The geothermal heat is surely increased with the excavation, and the geothermal hot spring 19a according to the present invention is heated by using this geothermal heat. It is possible to avoid depletion of hot springs due to presence or absence of water content, measurement error of water content, excessive use, etc., problems of water quality of waste water, and various losses resulting from these.

Further, since the heating source is natural geothermal, there is no possibility of causing various problems due to energy consumption.

The method of manufacturing a geothermal hot spring according to the present invention is not limited to the above embodiment. For example, the casing tube constituting the outer casing 1 is not limited as long as it is made of a material having high thermal conductivity. Further, the casing tube constituting the inner casing 11 may be made of any material as long as it is made of a material having high heat insulation efficiency. Furthermore, the inner casing 11 may be inserted with a space between the outer casing 1 and the inner casing 11, and the inner casing 11 does not necessarily have to be provided coaxially with the outer casing 1.

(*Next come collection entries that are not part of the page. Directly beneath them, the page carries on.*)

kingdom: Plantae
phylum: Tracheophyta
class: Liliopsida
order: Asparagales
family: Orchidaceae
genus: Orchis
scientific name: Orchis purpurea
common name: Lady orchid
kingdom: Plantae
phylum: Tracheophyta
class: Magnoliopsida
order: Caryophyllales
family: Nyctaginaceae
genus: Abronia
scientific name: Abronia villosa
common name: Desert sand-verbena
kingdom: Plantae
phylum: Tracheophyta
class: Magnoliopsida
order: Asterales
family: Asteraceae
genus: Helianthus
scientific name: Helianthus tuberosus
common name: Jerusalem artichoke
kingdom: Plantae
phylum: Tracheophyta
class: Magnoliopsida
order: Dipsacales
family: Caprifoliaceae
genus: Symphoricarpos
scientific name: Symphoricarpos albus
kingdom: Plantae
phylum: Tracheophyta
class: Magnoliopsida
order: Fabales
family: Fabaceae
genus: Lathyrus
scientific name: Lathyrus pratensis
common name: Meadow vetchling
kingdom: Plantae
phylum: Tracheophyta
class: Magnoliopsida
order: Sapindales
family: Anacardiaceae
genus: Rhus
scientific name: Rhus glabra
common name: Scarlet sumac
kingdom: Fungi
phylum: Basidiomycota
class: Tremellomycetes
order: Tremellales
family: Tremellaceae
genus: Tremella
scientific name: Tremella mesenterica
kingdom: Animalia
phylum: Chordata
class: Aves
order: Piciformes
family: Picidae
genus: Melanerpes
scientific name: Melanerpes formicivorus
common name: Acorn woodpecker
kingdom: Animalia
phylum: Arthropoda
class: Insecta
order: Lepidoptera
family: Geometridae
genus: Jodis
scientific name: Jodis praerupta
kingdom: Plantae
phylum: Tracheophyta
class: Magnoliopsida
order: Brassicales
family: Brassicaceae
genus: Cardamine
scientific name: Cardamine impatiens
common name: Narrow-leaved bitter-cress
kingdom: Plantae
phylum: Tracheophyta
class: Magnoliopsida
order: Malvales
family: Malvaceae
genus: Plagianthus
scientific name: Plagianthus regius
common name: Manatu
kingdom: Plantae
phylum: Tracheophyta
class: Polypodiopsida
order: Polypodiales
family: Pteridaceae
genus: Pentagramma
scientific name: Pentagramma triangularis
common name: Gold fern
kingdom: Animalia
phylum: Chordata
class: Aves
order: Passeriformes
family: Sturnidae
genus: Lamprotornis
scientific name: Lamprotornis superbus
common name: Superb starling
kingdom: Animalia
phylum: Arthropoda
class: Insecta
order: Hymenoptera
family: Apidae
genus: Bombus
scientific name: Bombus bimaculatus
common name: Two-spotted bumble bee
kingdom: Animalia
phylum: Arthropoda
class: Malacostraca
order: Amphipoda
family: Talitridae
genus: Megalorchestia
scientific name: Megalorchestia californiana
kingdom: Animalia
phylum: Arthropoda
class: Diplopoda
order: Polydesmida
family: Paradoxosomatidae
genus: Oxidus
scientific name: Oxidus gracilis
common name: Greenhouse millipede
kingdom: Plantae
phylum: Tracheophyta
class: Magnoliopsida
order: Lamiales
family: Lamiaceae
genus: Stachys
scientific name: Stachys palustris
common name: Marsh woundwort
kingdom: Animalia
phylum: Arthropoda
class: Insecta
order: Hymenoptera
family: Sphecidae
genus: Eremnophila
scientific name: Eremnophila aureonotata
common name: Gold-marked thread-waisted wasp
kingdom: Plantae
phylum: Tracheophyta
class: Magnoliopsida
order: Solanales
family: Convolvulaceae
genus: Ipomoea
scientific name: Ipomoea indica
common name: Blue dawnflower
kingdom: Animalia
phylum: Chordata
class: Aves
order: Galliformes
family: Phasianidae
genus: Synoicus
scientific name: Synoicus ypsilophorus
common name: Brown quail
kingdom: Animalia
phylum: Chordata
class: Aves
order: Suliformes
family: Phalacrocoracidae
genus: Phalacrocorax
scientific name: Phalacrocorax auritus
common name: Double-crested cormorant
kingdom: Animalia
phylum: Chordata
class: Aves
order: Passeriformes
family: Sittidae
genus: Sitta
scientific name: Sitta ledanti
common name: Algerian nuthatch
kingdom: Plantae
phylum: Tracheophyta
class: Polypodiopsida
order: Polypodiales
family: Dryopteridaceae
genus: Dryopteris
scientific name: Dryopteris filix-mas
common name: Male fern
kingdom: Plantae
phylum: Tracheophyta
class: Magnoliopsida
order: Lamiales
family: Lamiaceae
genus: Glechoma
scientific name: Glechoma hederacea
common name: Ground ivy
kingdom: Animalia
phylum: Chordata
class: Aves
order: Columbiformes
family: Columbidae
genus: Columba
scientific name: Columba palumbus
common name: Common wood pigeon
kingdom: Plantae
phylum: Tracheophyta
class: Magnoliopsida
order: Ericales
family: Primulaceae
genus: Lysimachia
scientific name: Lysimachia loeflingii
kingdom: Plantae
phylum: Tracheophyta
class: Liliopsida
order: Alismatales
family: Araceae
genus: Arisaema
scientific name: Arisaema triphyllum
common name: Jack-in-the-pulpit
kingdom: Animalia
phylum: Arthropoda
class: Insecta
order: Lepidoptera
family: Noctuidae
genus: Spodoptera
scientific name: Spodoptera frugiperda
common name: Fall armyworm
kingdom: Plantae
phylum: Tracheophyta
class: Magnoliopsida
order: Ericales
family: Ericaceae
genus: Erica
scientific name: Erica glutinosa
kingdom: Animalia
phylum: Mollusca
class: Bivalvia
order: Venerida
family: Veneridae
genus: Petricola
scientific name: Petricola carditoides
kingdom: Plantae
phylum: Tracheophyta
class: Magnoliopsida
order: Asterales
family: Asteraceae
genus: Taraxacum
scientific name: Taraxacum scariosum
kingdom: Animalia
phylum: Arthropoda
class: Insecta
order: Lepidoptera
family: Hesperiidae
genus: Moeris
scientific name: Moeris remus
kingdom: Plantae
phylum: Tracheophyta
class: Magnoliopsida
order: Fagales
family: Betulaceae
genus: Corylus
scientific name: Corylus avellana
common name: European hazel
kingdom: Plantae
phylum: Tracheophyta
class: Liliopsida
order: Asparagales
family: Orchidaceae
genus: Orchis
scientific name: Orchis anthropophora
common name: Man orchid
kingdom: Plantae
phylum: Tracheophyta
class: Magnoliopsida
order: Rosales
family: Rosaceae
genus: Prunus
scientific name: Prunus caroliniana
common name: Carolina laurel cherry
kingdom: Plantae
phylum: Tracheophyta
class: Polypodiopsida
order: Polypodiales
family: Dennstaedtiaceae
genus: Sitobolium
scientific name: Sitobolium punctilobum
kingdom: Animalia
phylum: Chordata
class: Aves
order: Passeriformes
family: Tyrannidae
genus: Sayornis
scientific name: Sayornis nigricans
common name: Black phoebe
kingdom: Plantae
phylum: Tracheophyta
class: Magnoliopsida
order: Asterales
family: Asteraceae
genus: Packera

The mode of taking out the geothermal hot spring is optional. For example, the geothermal hot spring may be taken out by a water supply pressure of a water supply pump without using a water pump.

[0022]

As described above, according to the method of manufacturing a geothermal hot spring according to the present invention, it is possible to stably and reliably provide hot water equivalent to a hot spring and effectively protect the environment.

[Brief description of the drawings]

FIG. 1 is a front sectional view illustrating a method of manufacturing a geothermal hot spring according to the present invention.

FIG. 2 is an enlarged plan view of FIG.

FIG. 3 is an enlarged view of a part III in FIG. 1;

FIG. 4 is an enlarged view of an IV section in FIG. 1;

[Explanation of symbols]

 DESCRIPTION OF SYMBOLS 1 Outer casing 3 Downhole 5 Outer opening 7 Drilling hole 9 Outer pumping passage 11 Inner casing 12 Inner pumping passage 13 Pumping introduction part 15 Communication hole 16 Strainer hole 17 Intake 19 Groundwater 19a Geothermal hot spring 20 Pumping pump 21 Lifting Hot water pipe 22 outlet

Claims (2)

(57) [Claims] (1) An inner casing is provided at intervals in an outer casing inserted from the ground to a geothermal source.
The outer pumping passage portion is formed at the above interval, and the inner pumping passage portion formed in the inner hole of the inner casing communicates with the outer pumping passage portion.
The upper part of the inner pumping passage is opened , an intake is provided on the peripheral wall of the outer casing, and groundwater collected from the inlet is heated by geothermal heat while passing through the outer pumping passage, and the inner pumping passage is heated. A method for manufacturing a geothermal hot spring characterized by extracting from a hot spring. 2. The method for manufacturing a geothermal hot spring according to claim 1, wherein the communicating portion between the outer pumping passage portion and the inner pumping passage portion is a pumping introduction portion including a communication hole provided at a bottom portion of the inner casing. The method of manufacturing a geothermal hot spring.